Because of these aspects, HTTP 1.0 is gradually being replaced by
HTTP 1.1.
HTTP/1.1 Basics
HTTP/1.1 (rfc2616) is now
in widespread use. It extends the older protocol in a number of areas,
notably persistent connections/pipelining and
support for caching.
To implement Persisent Connections, HTTP/1.1
introduced a new request (and also response) header called
"Connection:
". This can take two values:
"close
" (which means that this is
not a persistent connection) and
"keep-alive
", which means that the TCP connection is
held until either side sends a
"Connection: close
" header, indicating that it
wishes to terminate.
The browser can utilise a persistent connection by sending multiple
requests over the connection without stopping and waiting for each them
to be satisfied before sending the next -- the reponses are "in the
pipeline". Similarly, the server can respond with responses sent one
after another another. This is possible because each request can be
unambiguously identified, as can the responses, using the
"Content-length:
" headers. The huge wins here,
obviously, are that there's no delay opening multiple TCP connections,
and the slow-start algorithm has time to get up to full speed.

● **Data section**

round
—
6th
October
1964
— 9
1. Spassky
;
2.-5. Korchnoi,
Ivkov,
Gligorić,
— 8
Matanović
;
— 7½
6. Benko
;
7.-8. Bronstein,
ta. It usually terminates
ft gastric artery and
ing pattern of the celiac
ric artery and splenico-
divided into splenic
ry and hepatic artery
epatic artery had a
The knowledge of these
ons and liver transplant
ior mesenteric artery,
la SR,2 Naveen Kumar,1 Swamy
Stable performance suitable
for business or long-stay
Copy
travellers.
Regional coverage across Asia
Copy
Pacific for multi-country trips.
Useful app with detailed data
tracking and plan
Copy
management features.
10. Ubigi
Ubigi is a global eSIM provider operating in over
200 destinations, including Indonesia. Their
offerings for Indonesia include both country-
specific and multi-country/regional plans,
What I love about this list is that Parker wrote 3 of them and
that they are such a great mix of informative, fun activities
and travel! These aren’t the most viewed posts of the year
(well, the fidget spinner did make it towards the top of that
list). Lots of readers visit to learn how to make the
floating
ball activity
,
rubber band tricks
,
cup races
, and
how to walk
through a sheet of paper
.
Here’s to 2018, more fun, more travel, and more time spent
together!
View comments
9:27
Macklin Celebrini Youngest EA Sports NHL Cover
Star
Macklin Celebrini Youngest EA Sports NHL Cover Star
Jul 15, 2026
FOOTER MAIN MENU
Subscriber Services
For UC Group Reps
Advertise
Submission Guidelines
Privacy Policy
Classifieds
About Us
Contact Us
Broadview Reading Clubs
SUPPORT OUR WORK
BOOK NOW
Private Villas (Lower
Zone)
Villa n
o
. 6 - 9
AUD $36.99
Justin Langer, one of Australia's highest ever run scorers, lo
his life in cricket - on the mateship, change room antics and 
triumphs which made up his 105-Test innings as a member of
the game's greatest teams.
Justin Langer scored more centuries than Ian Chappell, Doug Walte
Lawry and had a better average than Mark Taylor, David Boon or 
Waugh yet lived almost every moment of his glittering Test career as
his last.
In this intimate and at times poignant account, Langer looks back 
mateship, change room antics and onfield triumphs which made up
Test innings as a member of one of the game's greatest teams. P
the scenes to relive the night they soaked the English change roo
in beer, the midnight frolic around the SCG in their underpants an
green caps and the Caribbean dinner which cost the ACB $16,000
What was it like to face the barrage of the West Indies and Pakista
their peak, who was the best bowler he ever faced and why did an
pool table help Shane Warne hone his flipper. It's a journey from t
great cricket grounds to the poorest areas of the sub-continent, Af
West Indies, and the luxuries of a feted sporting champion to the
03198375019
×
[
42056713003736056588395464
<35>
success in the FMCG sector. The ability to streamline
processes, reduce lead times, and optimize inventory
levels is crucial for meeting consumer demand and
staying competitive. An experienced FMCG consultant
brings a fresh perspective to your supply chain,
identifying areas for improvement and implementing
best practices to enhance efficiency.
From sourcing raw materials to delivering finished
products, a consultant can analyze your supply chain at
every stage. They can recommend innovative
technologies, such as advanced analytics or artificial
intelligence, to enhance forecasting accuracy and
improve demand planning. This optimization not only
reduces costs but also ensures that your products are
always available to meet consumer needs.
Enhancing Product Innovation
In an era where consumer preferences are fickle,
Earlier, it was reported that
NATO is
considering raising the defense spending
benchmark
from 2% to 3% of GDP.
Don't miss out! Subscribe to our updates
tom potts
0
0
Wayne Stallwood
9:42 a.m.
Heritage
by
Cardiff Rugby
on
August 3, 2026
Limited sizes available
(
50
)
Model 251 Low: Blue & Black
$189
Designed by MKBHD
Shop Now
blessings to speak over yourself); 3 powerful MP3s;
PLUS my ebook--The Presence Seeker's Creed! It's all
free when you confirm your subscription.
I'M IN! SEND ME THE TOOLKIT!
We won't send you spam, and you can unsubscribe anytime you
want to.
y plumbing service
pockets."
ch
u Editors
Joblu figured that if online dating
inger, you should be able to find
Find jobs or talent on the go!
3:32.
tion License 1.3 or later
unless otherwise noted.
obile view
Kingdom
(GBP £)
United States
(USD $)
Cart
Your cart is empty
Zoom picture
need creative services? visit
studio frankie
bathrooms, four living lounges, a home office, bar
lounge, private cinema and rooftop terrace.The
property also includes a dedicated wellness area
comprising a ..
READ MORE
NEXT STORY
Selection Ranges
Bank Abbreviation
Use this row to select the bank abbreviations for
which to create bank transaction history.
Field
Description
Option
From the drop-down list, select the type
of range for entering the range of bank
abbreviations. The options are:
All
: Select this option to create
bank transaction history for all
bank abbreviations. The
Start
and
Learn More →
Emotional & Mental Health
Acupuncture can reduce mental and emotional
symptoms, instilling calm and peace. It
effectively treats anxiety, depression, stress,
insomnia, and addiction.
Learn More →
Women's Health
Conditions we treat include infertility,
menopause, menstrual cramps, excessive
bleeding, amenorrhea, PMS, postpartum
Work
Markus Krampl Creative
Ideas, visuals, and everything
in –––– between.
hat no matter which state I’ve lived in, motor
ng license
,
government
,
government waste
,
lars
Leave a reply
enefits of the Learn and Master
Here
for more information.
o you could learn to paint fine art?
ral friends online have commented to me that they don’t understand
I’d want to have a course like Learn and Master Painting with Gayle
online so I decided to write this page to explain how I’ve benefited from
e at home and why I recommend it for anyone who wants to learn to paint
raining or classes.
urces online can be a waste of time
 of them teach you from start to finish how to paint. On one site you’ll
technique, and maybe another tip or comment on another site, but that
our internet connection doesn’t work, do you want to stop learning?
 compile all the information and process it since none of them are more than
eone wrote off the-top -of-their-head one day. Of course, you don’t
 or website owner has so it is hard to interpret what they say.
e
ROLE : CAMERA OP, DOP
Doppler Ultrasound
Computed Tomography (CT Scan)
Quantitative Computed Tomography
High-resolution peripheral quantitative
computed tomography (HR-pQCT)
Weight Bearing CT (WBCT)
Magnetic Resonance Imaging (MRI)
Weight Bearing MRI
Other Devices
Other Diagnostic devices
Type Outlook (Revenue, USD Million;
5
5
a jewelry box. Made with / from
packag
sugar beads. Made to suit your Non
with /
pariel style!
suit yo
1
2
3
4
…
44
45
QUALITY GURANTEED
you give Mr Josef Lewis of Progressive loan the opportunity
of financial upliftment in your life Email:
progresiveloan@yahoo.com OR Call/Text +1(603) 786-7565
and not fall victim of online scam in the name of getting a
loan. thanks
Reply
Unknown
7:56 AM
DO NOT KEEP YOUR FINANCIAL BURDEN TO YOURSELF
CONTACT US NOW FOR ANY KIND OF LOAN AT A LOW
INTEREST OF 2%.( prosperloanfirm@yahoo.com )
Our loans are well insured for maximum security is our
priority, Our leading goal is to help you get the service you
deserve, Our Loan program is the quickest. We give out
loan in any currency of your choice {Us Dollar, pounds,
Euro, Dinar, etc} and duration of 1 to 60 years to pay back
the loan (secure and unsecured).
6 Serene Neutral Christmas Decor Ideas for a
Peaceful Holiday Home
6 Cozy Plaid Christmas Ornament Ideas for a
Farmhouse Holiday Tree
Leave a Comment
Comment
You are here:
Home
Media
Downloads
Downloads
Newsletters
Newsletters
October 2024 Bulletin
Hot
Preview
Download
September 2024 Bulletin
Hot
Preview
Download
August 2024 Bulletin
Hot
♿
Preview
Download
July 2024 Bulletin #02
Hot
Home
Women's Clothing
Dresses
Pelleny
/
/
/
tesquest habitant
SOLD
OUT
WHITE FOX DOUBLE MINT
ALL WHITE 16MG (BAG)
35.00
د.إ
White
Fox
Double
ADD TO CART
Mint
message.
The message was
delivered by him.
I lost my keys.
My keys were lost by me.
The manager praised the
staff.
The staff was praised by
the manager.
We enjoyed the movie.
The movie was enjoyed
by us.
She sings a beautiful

● **Written task 1**
Copy everything in the HTTP/1.1 passage from "Because of these" down to "support for caching.".
● **Written task 2**
Repeat everything in the rows from the very first row down to the line containing "What I love", including both of those lines.
The HTTP passage and the rows are unrelated to each other.

● **Answer box 1**
Because of these aspects, HTTP 1.0 is gradually being replaced by
HTTP 1.1.
HTTP/1.1 Basics
HTTP/1.1 (rfc2616) is now
in widespread use. It extends the older protocol in a number of areas,
notably persistent connections/pipelining and
support for caching.

● **Answer box 2**
round
—
6th
October
1964
— 9
1. Spassky
;
2.-5. Korchnoi,
Ivkov,
Gligorić,
— 8
Matanović
;
— 7½
6. Benko
;
7.-8. Bronstein,
ta. It usually terminates
ft gastric artery and
ing pattern of the celiac
ric artery and splenico-
divided into splenic
ry and hepatic artery
epatic artery had a
The knowledge of these
ons and liver transplant
ior mesenteric artery,
la SR,2 Naveen Kumar,1 Swamy
Stable performance suitable
for business or long-stay
Copy
travellers.
Regional coverage across Asia
Copy
Pacific for multi-country trips.
Useful app with detailed data
tracking and plan
Copy
management features.
10. Ubigi
Ubigi is a global eSIM provider operating in over
200 destinations, including Indonesia. Their
offerings for Indonesia include both country-
specific and multi-country/regional plans,
What I love about this list is that Parker wrote 3 of them and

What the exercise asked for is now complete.